United States

Pregame away meals ruled not subject to 50 percent deduction limit

Exception met for meals furnished for the convenience of the employer

TAX ALERT  | 

The general rule under section 274(n) is that a taxpayer may only deduct 50 percent of meals and entertainment (M&E) expenses. ‘Meals’ are defined as food or beverages and ‘entertainment’ is defined as "any item with respect to an activity which is of a type generally considered to constitute entertainment, amusement, or recreation, or with respect to a facility used in connection with such activity." These definitions are intentionally broad, but there are numerous exceptions to the general rule and certain meals and entertainment expenses are 100 percent deductible.

Companies that do not review the tax treatment of their M&E expenses will miss out on exceptions to the 50 percent rule of expenses that should be treated as 100 percent deductible, such as employee de minis fringe benefits.

Exception for meals furnished for the convenience of the employer

Section 119(a)(l) provides an exclusion from compensation income for the value of any meals furnished to employees for the convenience of the employer if the meals are furnished on the business premises of the employer. Meals that are excludable under section 119 are also excludible as a de minimis fringe benefit, and therefore, are fully deductible to the employer. However, in order to be fully deductible, the meals must satisfy the relevant requirements of section 132. Section 119(b)(4) also provides that if more than one-half of an employer's employees are furnished meals that qualify under section 119(a) then all meals furnished on the business premises of the employer are treated as if they were furnished for the convenience of the employer. This in essence means that the employee has no compensation income from the meals and the employer is entitled to a 100 percent deduction.

Meals furnished by an employer without charge to the employee are regarded as furnished for the convenience of the employer if such meals are furnished for a substantial non-compensatory business reason. Generally, the determination of whether there is a substantial non-compensatory business reason is based on the facts and circumstances. Examples of meals provided for the convenience of the employer include the need to be ‘on call’ for emergencies, a restriction to a short meal period, or the inability to secure proper meals within a reasonable period of time.

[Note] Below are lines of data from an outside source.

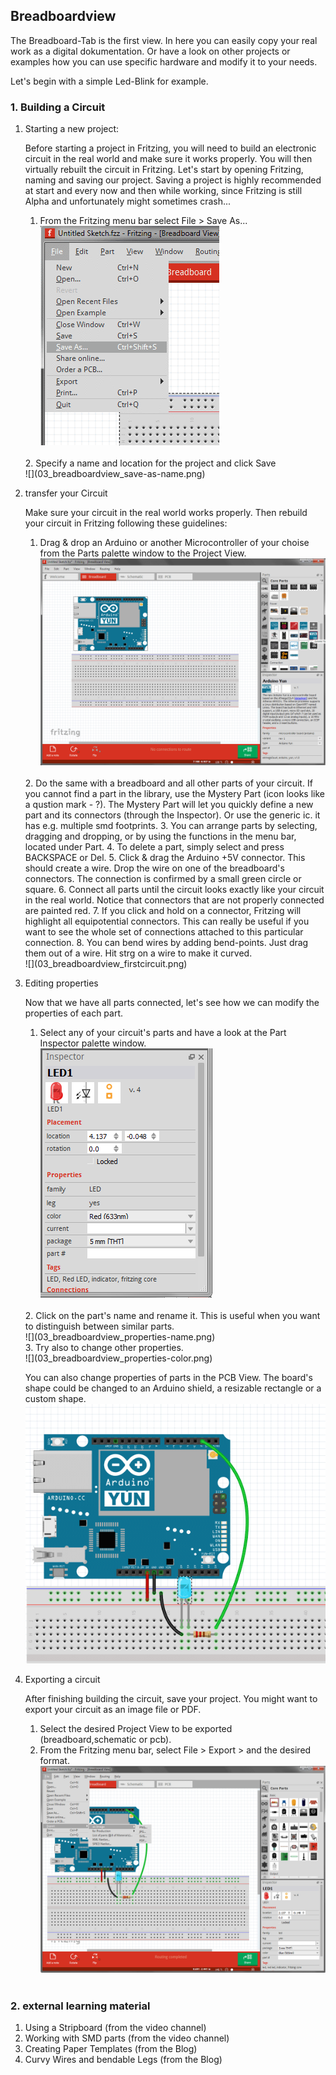 ## Breadboardview ##

The Breadboard-Tab is the first view. In here you can easily copy your real work as a digital dokumentation. Or have a look on other projects or examples how you can use specific hardware and modify it to your needs. 

Let's begin with a simple Led-Blink for example.

### 1. Building a Circuit ###

1. Starting a new project:

	Before starting a project in Fritzing, you will need to build an electronic circuit in the real world and make sure it works properly. You will then virtually rebuilt the circuit in Fritzing.
	Let's start by opening Fritzing, naming and saving our project. Saving a project is highly recommended at start and every now and then while working, since Fritzing is still Alpha and unfortunately might sometimes crash...

	1. From the Fritzing menu bar select File > Save As...<br/>
	![](03_breadboardview_save-as.png)
	<br/>
	2. Specify a name and location for the project and click Save<br/>
	![](03_breadboardview_save-as-name.png)
	<br/>
2. transfer your Circuit

	Make sure your circuit in the real world works properly. Then rebuild your circuit in Fritzing following these guidelines:
	1. Drag & drop an Arduino or another Microcontroller of your choise from the Parts palette window to the Project View.<br/>
	![](03_breadboardview_droparduino.png)
    <br/>
	2. Do the same with a breadboard and all other parts of your circuit. If you cannot find a part in the library, use the Mystery Part (icon looks like a qustion mark - ?). The Mystery Part will let you quickly define a new part and its connectors (through the Inspector). Or use the generic ic. it has e.g. multiple smd footprints. 
	3. You can arrange parts by selecting, dragging and dropping, or by using the functions in the menu bar, located under Part.
	4. To delete a part, simply select and press BACKSPACE or Del.
	5. Click & drag the Arduino +5V connector. This should create a wire. Drop the wire on one of the breadboard's connectors. The connection is confirmed by a small green circle or square.
	6. Connect all parts until the circuit looks exactly like your circuit in the real world. Notice that connectors that are not properly connected are painted red.
	7. If you click and hold on a connector, Fritzing will highlight all equipotential connectors. This can really be useful if you want to see the whole set of connections attached to this particular connection.
	8. You can bend wires by adding bend-points. Just drag them out of a wire. Hit strg on a wire to make it curved.	<br/>
	![](03_breadboardview_firstcircuit.png)
	<br/>
3. Editing properties

	Now that we have all parts connected, let's see how we can modify the properties of each part.
	1. Select any of your circuit's parts and have a look at the Part Inspector palette window.<br/>
	![](03_breadboardview_properties.png)
    <br/>
	2. Click on the part's name and rename it. This is useful when you want to distinguish between similar parts.<br/>
	![](03_breadboardview_properties-name.png)
    <br/>
	3. Try also to change other properties.
	<br/>
	![](03_breadboardview_properties-color.png)<br/>
	
	You can also change properties of parts in the PCB View. The board's shape could be changed to an Arduino shield, a resizable rectangle or a custom shape.<br/>	
    ![](03_breadboardview_properties-result.png)
    <br/>

4. Exporting a circuit

	After finishing building the circuit, save your project. You might want to export your circuit as an image file or PDF.
	1. Select the desired Project View to be exported (breadboard,schematic or pcb).
	2. From the Fritzing menu bar, select File > Export > and the desired format.<br/>
	![](03_breadboardview_export.png)
	<br/>
    
### 2. external learning material ###

1. Using a Stripboard (from the video channel)
2. Working with SMD parts (from the video channel)
3. Creating Paper Templates (from the Blog)
4. Curvy Wires and bendable Legs (from the Blog)
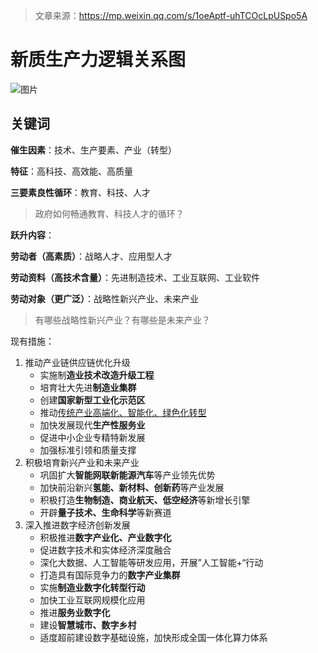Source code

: > 文章来源：https://mp.weixin.qq.com/s/1oeAptf-uhTCOcLpUSpo5A

# 新质生产力逻辑关系图

![图片](https://mmbiz.qpic.cn/sz_mmbiz_jpg/j2MXcpDZ8q1L1gqkZiaew2WIeWoQYiaDqswJI4eQUaODcHyQjWEiaZ788vQXzKzDblAb5o8aZSmvtErWEUtiaMibiaiaQ/640?wx_fmt=jpeg&from=appmsg&wxfrom=13)

## 关键词

**催生因素**：技术、生产要素、产业（转型）

**特征**：高科技、高效能、高质量



**三要素良性循环**：教育、科技、人才

> 政府如何畅通教育、科技人才的循环？



**跃升内容**：

**劳动者（高素质）**：战略人才、应用型人才

**劳动资料（高技术含量）**：先进制造技术、工业互联网、工业软件

**劳动对象（更广泛）**：战略性新兴产业、未来产业

> 有哪些战略性新兴产业？有哪些是未来产业？



现有措施：

1. 推动产业链供应链优化升级
   - 实施制**造业技术改造升级工程**
   - 培育壮大先进**制造业集群**
   - 创建**国家新型工业化示范区**
   - 推动<u>传统产业高端化、智能化、绿色化转型</u>
   - 加快发展现代**生产性服务业**
   - 促进中小企业专精特新发展
   - 加强标准引领和质量支撑
2. 积极培育新兴产业和未来产业
   - 巩固扩大**智能网联新能源汽车**等产业领先优势
   - 加快前沿新兴**氢能、新材料、创新药**等产业发展
   - 积极打造**生物制造、商业航天、低空经济**等新增长引擎
   - 开辟**量子技术、生命科学**等新赛道
3. 深入推进数字经济创新发展
   - 积极推进**数字产业化、产业数字化**
   - 促进数字技术和实体经济深度融合
   - 深化大数据、人工智能等研发应用，开展”人工智能+“行动
   - 打造具有国际竞争力的**数字产业集群**
   - 实施**制造业数字化转型行动**
   - 加快工业互联网规模化应用
   - 推进**服务业数字化**
   - 建设**智慧城市、数字乡村**
   - 适度超前建设数字基础设施，加快形成全国一体化算力体系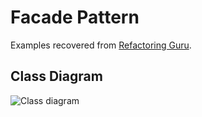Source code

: # Facade Pattern

Examples recovered from [Refactoring Guru](https://refactoring.guru/es/design-patterns/facade).

## Class Diagram

![Class diagram](https://refactoring.guru/images/patterns/diagrams/facade/structure.png)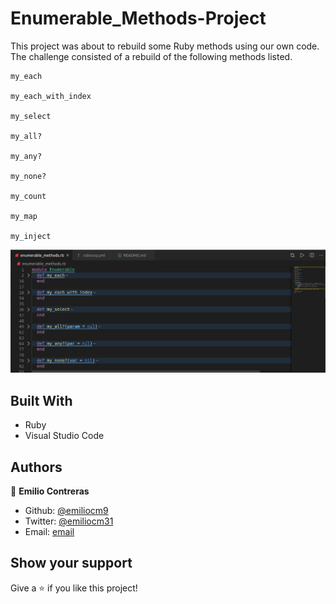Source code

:# Enumerable_Methods-Project
This project was about to rebuild some Ruby methods using our own code. The challenge consisted of a rebuild of the following methods listed.

    my_each

    my_each_with_index

    my_select

    my_all?

    my_any?

    my_none?

    my_count

    my_map

    my_inject

![PROJECT:  Enumerable Methods](https://github.com/emiliocm9/Enumerable_Methods-Project/blob/master/ProjectSS.png)

## Built With

- Ruby
- Visual Studio Code

## Authors

👤 **Emilio Contreras**

- Github: [@emiliocm9](https://github.com/emiliocm9)
- Twitter: [@emiliocm31](https://twitter.com/emiliocm31)
- Email: [email](emilio.contreras97@gmail.com)

## Show your support

Give a ⭐️ if you like this project!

Results of recent tax court case

In the recent Tax Court case, Jeremy M. Jacobs v. Commissioner, 148 TC —, No. 24,  the Boston Bruins, a professional hockey team, was allowed to deduct the entire cost of pregame meals for players and personnel at away games because the meals qualified as de minimis fringe benefits.

The team lodged in hotels while they were out of town for away games. While lodging at hotels the team also rented rooms to conduct team business and serve meals. These separate facilities were operated by the team under contract with the hotel in order to provide eating facilities for its employees. The team held pregame meetings in these facilities at which they also served the meals. The pregame meetings were mandatory and included review of game films, discussions between players and coaches, meetings with public relations staff and meetings among coaches, management and trainers. These functions were essential to the business purpose of winning hockey games and could not be conducted at the home team’s arena because of space limitations. These meals were provided to the player employees to improve nutrition and performance, which were considered to be noncompensatory business reasons. The meals, therefore, were ruled by the Tax Court to qualify as meals furnished for the convenience of the employer and de minimis fringe benefits and, as such, were not subject to the 50 percent limitation on business meals.

The holding’s impact could be felt in other industries as well, potentially in situations when an employer might congregate its employees in a remote location for a good business reason, such as annual meetings, sales meetings and training events. Companies who want to lease a conference setting for their employees for a mandatory meeting in a location away from the home office to discuss business issues should consider applying the five-part test of section 132(e) required to qualify for the exception. The Tax Court held that the eating facilities were leased by the employer, the facilities were operated by the employer, the facilities were located near the employer’s business premises, the meals were provided during or immediately before or after the workday, and the annual revenue from the facility equaled or exceeded direct operating costs. The last part of the test was satisfied because the meals were provided free of charge and excluded from income to all employees under section 119.